ForkLift 3 may fall just short of my top choice here, but it's an excellent app nonetheless, and a terrific value for the money.
Transmit ($45, Panic Software, panic.com)
The big kahuna of Mac file transfer apps does nearly everything you've read about above, with a level of polish and user-friendliness that justify a price tag half again as high as any other app on this list.
I liked its clean, simple interface – though I'll confess that it took me longer than expected to figure out how everything worked. Connecting to a server caused me no trouble, but I struggled to determine just where and how I could add a connection to my Favorites, or turn it into a Droplet.

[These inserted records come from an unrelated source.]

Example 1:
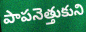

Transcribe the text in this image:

పాపనెత్తుకుని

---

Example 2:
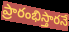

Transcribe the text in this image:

ప్రారంభిస్తారనే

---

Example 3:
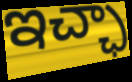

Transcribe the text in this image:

ఇచ్ఛా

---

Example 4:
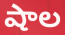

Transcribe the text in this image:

షాల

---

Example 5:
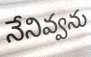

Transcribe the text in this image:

నేనివ్వను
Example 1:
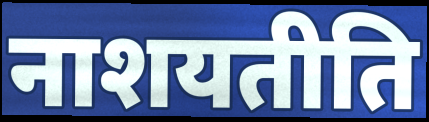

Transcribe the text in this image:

नाशयतीति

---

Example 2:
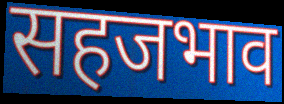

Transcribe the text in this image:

सहजभाव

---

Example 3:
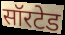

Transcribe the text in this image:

सॉरटेड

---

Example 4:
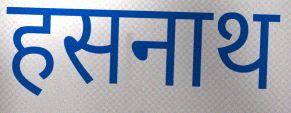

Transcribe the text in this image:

हसनाथ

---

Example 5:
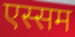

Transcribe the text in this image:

एस्सम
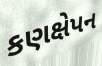
કણક્ષેપન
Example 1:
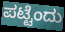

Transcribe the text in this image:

ಪಟ್ಟೆಂದು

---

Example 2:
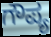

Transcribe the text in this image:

ಗೌಪ್ಯ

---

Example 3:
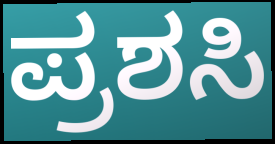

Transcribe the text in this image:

ಪ್ರಶಸಿ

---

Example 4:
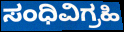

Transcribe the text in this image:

ಸಂಧಿವಿಗ್ರಹಿ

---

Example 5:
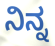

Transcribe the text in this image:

ನಿನ್ನ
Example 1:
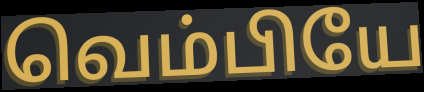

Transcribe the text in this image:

வெம்பியே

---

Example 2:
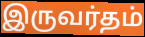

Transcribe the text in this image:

இருவர்தம்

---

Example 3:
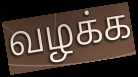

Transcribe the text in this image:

வழக்க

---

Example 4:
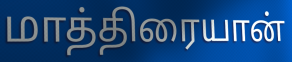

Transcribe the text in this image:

மாத்திரையான்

But that minor headache was the only one Transmit gave me. Every other facet of this app has been honed until it gleams. Transmit boasts tons of features yet never seems overwhelming, in part thanks to Panic's excellent, searchable, plain-English text files.
The app brims with clever features such as DockSend; specify a folder in the Finder and a remote server directory, and when you drag any file from that Finder folder to Transmit's icon in the Dock, it'll automatically get whisked to the right remote destination. Those transfers happen at hellacious speeds, too. And its list of compatible cloud services can't be beat: Amazon S3, Amazon Drive, Backblaze, Box, DreamObjects, Dropbox, Google Drive, Azure, OneDrive/For Business, OpenStack Swift, and Rackspace Cloud Files.

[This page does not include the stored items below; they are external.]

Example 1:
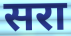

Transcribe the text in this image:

सरा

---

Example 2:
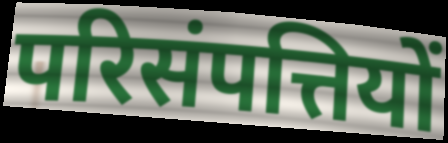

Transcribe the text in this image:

परिसंपत्तियों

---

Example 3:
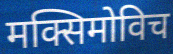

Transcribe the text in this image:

मक्सिमोविच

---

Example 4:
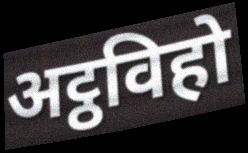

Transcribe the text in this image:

अट्ठविहो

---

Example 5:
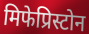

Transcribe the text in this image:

मिफेप्रिस्टोन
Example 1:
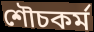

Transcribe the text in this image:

শৌচকর্ম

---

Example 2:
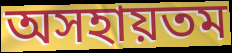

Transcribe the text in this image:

অসহায়তম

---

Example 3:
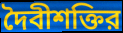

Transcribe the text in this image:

দৈবীশক্তির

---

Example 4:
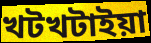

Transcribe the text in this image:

খটখটাইয়া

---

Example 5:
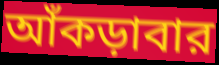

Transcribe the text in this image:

আঁকড়াবার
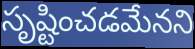
సృష్టించడమేనని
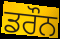
ਡਰੌਨ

The designers seem to have thought long and hard about how actual humans would use Transmit. For example, the app doesn't just tell you that you'll need to install FUSE to enable desktop mounting of remote disks; it links you to a crystal-clear set of instructions on Panic's site that will walk you through the whole process.
And I absolutely loved Transmit's super-intuitive synch interface, which doesn't just offer abundant options, but also summarizes your choices in plain English sentences before you commit to them – a courtesy that saved me from making at least one thunderously dumb mistake in my testing.
In short, Transmit earns its sterling reputation, and then some.
Note to App Store users: Transmit 5 is available here as a free download with a $25 annual subscription price. Visit Panic's site for a one-time $45 purchase.
The winner's circle
Among paid apps, Transmit stands head and shoulders above the rest. If you're in a cash crunch, though, ForkLift 3 offers most of Transmit's finer points at two-thirds of its cost. And if you just need a free, simple way to move files from point A to point B, ForkLift 2 beats all contenders in its class.